[Records from a dataset]
....................

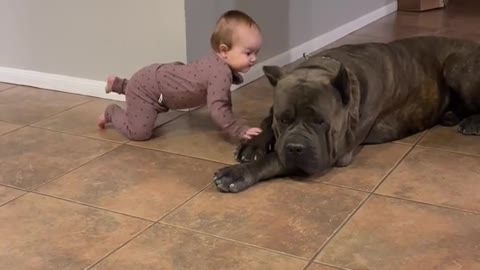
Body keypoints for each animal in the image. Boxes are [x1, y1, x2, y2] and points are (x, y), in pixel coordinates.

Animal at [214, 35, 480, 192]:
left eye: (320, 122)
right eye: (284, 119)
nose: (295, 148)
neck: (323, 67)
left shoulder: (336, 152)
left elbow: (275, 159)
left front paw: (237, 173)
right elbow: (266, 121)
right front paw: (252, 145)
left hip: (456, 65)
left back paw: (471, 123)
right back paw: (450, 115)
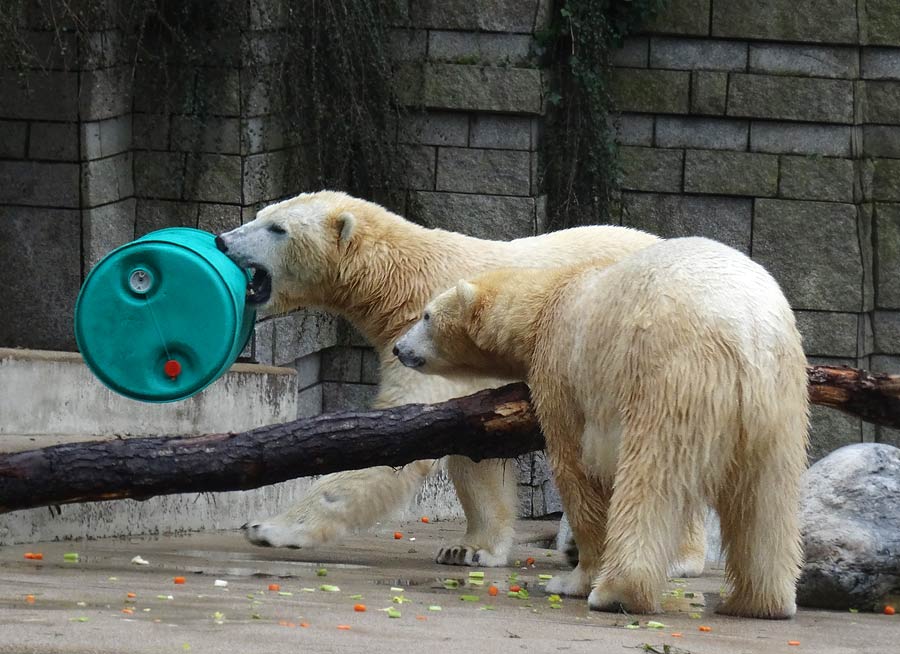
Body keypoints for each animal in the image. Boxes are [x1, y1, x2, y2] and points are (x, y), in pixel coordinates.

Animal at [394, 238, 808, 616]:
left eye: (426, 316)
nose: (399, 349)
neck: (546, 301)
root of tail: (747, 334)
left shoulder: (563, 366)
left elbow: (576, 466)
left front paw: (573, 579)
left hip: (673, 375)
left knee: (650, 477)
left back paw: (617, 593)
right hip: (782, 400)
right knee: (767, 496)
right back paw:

....................

Word for word, restate the lines from the line with "neck: (323, 67)" through the last line of the entries, and nothing beyond them. Omit pictures.

neck: (323, 67)
left shoulder: (336, 152)
left elbow: (275, 159)
left front paw: (237, 173)
right elbow: (266, 121)
right front paw: (252, 145)
left hip: (456, 65)
left back paw: (471, 123)
right back paw: (450, 115)
Body keypoints for each animal in the image. Boxes are [x1, y1, x2, y2] and points are (x, y), in pixel coordinates.

Animal at [394, 238, 808, 616]:
left eye: (426, 316)
nose: (399, 349)
neck: (546, 301)
root of tail: (747, 334)
left shoulder: (563, 366)
left elbow: (576, 466)
left front paw: (573, 579)
left hip: (673, 375)
left knee: (650, 477)
left back paw: (617, 593)
right hip: (782, 400)
right knee: (767, 496)
right back paw:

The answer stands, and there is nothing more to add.